Retour de lecture pour : Rien que des sorcières, Katherine Quenot

Livre n°4 du défi du PIF

Certains de mes retours de lecture peuvent présenter des éléments d’intrigues.

L’auteur : Katherine Quenot, née en Normandie, vit depuis 25 ans à Paris. Diplômée de psychologie et de psychomotricité, elle se lance dans l’écriture avec le journalisme, une expérience qui l’amène du journal Pilote au Figaro. En 1991 sort son premier roman, Blanc comme la nuit, chez Albin Michel. Il est très vite suivi d’autres livres de « fantastique thriller » comme Rien que des sorcières (1993), Si tu m’aimes (1995), et Momie (1998). En 1994, Katherine Quenot réalise un beau livre avec Guillaume Aretos, qui connaît un incomparable succès : Le livre secret des sorcières..

4e de couv : Sorcières ! Elles se font un festin des âmes et des corps car leur plus grand souci est de vivre. Et pour vivre il faut renaître. Sans cesse. Par tous les moyens. Depuis des générations, elles sont trois à hanter ce lieu désormais maudit : Ansennes en Picardie.
La première habite dans le reflet des autres, dans un miroir cassé qui s’étoile de rouge et sème la mort. Marie s’y perdra de manière diabolique.
La seconde a soif de larmes. Pour se refaire de chair et d’os, il lui faut un parfum. Existe-t-il senteur plus enivrante que les pleurs d’un enfant ?
La troisième enfin, la plus parfaite, est l’amie des fleurs. Elle a pour nom Daphné. Pourquoi s’est-elle éprise de Véronique si ce n’est pour dérober à cette belle plante le souffle de la vie ?
Trois nouvelles… Trois femmes qui, de l’au-delà, se liguent pour traquer les humains

Retour de lecture : Ah je dis oui, oui et oui, quel bon roman, je me suis régalée de bout en bout, le style est gouteux, riche et varié, à chaque sorcière son style d’écriture, ce qui nous fait voyager dans des univers différents, nous immerge immédiatement dans une atmosphère particulière. L’on pourrait croire qu’il s’agit de trois nouvelles mais non il s’agit de trois mini-récits qui par des ponts jetés tout au long des différentes narrations et par la fin s’amalgament en un roman extrêmement bien tissé.

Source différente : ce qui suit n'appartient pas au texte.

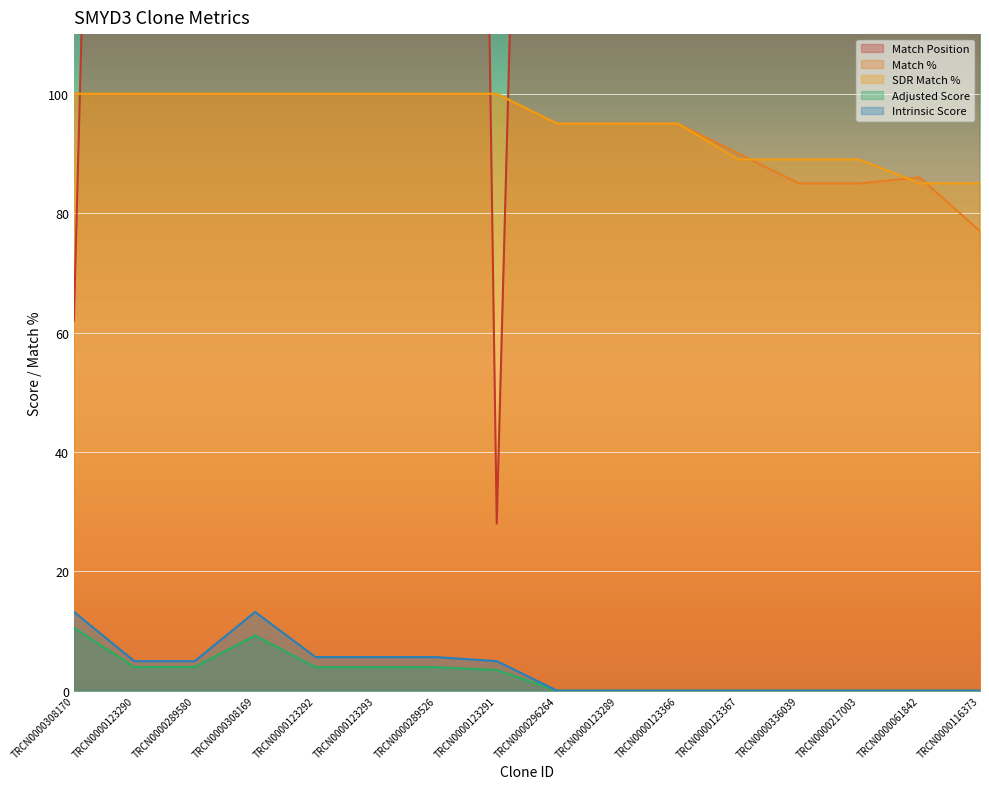

What is the maximum value shown in the chart?

854.0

C’est typiquement le genre de roman où vous sentez dans les lignes la maîtrise de l’auteur sans que cela entrave l’immersion, il s’agit uniquement de se laisser guider.
Les trois univers proposés sont cohérents, très bien menés, les personnages et les lieux décris de façon si réaliste qu’on s’y croirait, les personnages secondaires ont leur importance et une psychologie fouillée, rien n’est laissé au hasard, c’est juste, rythmé, mesuré, cadencé, j’adore…
L’auteure ne s’est pas contentée de nous raconter l’histoire de trois sorcières mais de trois sorcières différentes d’autres « sorcières », sans dévoiler le récit, ce qui serait un outrage au plaisir que ce roman promet, la base est originale, le récit nous propose des intrigues qu’on ne voit pas ou ne lit pas tous les jours. Ce roman a la saveur d’un nouveau plat dont vous tomberiez amoureux à la première bouchée et que vous dégusteriez jusque dans la moindre saveur jusqu’à la dernière léchouille de l’assiette.

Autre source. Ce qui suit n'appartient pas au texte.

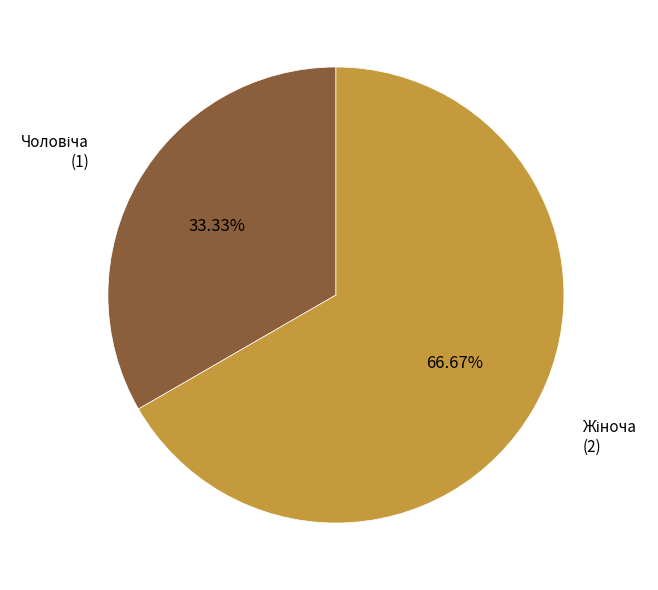

Is there any slice that represents more than half of the pie?

Yes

L’écriture de Katherine Quenot me rappelle le style de la très talentueuse Hilda Alonso (voire ici ou ici) dans sa précision et sa façon de construire des univers millimétrés…
Je suis vraiment tombée sous le charme de cette écriture habitée, visuelle, métaphorique à souhait, c’était mon premier roman de cette auteure mais pas le dernier assurément.

J’ai pris tellement de plaisir à lire ce roman que ma note est un coup de coeur.